Mal guardámos o casaco e já estamos a olhar de soslaio para o ventilador. O que vivemos nestes últimos dias, com termómetros a ultrapassar os 30 graus em pleno início da primavera, não é só uma anedota para comentar na fila do supermercado, mas sim o trailer de um filme que promete ser sufocante. A culpa por esta «estreia» antecipada é de um velho conhecido da meteorologia que este ano regressa com esteróides: o fenómeno El Niño, que os especialistas já começaram a chamar de «Superniño» devido à sua força invulgar nas águas do Pacífico.
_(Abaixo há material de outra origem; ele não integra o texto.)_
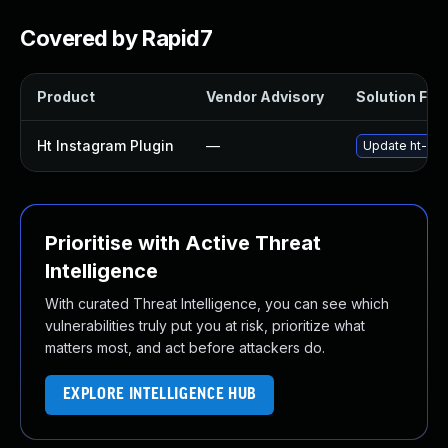
Covered by Rapid7
Product
Vendor Advisory
Solution File
Ht Instagram Plugin
—
Update ht-inst
Prioritise with Active Threat
Intelligence
With curated Threat Intelligence, you can see which
vulnerabilities truly put you at risk, prioritize what
matters most, and act before attackers do.
EXPLORE INTELLIGENCE HUB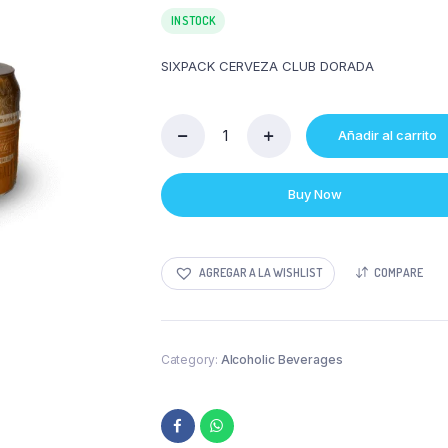
IN STOCK
SIXPACK CERVEZA CLUB DORADA
Añadir al carrito
SIXPACK
CERVEZA
CLUB
Buy Now
DORADA
quantity
AGREGAR A LA WISHLIST
COMPARE
Category:
Alcoholic Beverages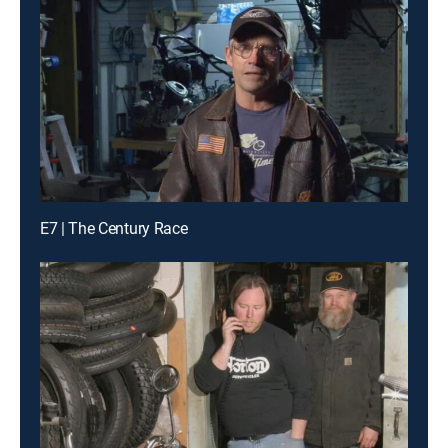
E7 | The Century Race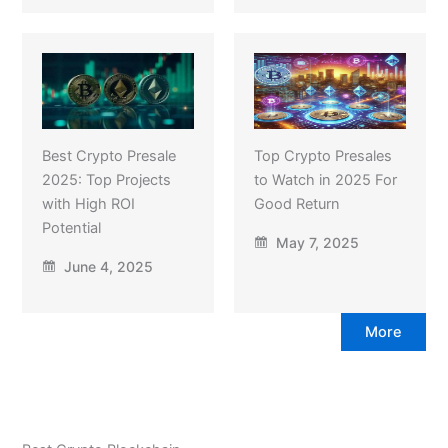
Best Crypto Presale
Top Crypto Presales
2025: Top Projects
to Watch in 2025 For
with High ROI
Good Return
Potential
May 7, 2025
June 4, 2025
More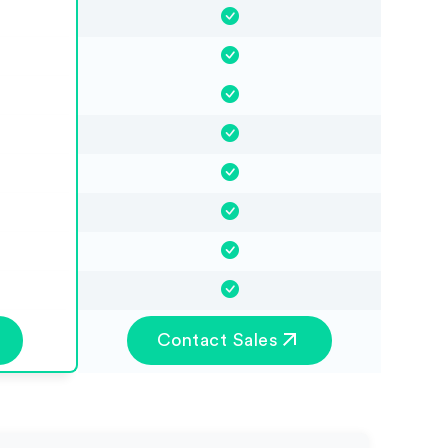
Contact Sales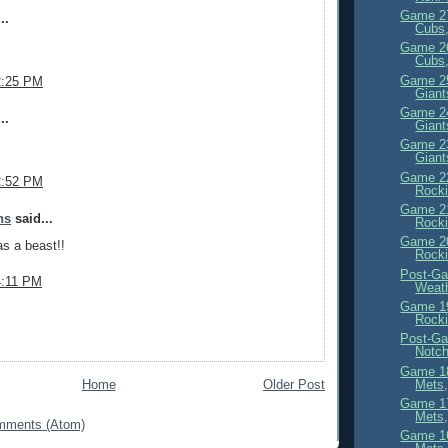
Game 27
..
Cubs,
Game 26
Cubs,
Game 25
2:25 PM
Giant
Game 24
..
Giant
Game 23
Giant
Game 22
2:52 PM
Rocki
Game 21
ns
said...
Rocki
Game 20
s a beast!!
Rocki
Post-Ga
4:11 PM
Weath
Game 19
Rocki
Post-Ga
Notc
Game 18
Mets,
Home
Older Post
Game 17
Mets,
mments (Atom)
Game 16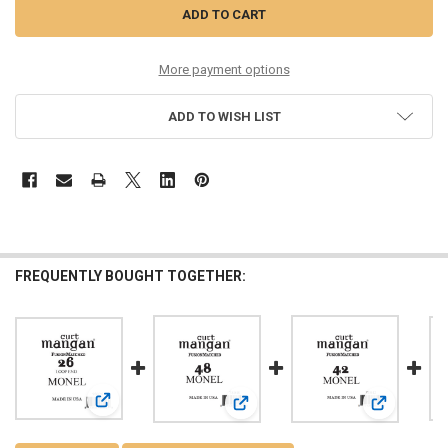
More payment options
ADD TO WISH LIST
FREQUENTLY BOUGHT TOGETHER:
View: 26 Monel LOOP END Single String
View: 48 Monel Ball End Single Strin
View: 42 Mon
Esta anomalia térmica, que se origina a milhares de quilómetros das nossas praias, funciona como uma peça de dominó gigante. Quando a água do Pacífico Sul aquece drasticamente, acaba por alterar a circulação atmosférica a nível global. O resultado para nós costuma ser uma autoestrada aberta para que as massas de ar africano se instalem na Península sem pedir permissão, transformando as nossas ruas numa verdadeira caldeira onde o asfalto parece querer derreter a cada passo.
Um efeito dominó que nasce no Pacífico
Tal como explicam na Cadena Ser, as condições que se formam no Pacífico demoram alguns meses a repercutir-se no clima europeu. Dado que este aquecimento já está a mostrar uma potência sem precedentes, os modelos indicam que o pico de calor coincidirá precisamente com os meses centrais do verão. Não é só que vai fazer calor, é que se espera que o anticiclone se instale de forma persistente, bloqueando qualquer entrada de ar fresco.
De acordo com dados da AEMET e de vários centros europeus de previsão, a probabilidade de este verão ficar entre os 20% mais quentes já registados é extremamente alta. O aquecimento global não só está a tornar estes episódios mais frequentes, como também está a tornar o El Niño muito mais instável e extremo, o que se traduz numa maior dificuldade em prever se vamos enfrentar uma seca persistente ou tempestades repentinas e violentas após as ondas de calor.
O refúgio do Cantábrico como última esperança
No entanto, neste mapa tingido de vermelho intenso, parece haver uma pequena mancha de esperança (ou, pelo menos, de ar respirável). A configuração dos ventos que este «Superniño» costuma trazer favorece a formação de anticiclones que, em determinadas posições, impulsionam ventos do norte em direção à cordilheira cantábrica. Isto significa que, enquanto o resto de Espanha procura desesperadamente um pouco de sombra, os habitantes e visitantes do norte poderão desfrutar de uma pausa térmica considerável, mantendo-se à margem das temperaturas sufocantes que vão assolar o Mediterrâneo e o centro da península.
Se a tendência se confirmar, o êxodo de férias para o norte não será só uma questão de paisagem, mas de pura sobrevivência climática. À medida que o fenómeno vai ganhando força, os especialistas recomendam que fiquem atentos às atualizações, embora tudo indique que este ano, mais do que nunca, a hidratação e procurar abrigo dos ventos do norte serão as chaves para sobreviver a um verão que promete não nos dar trégua.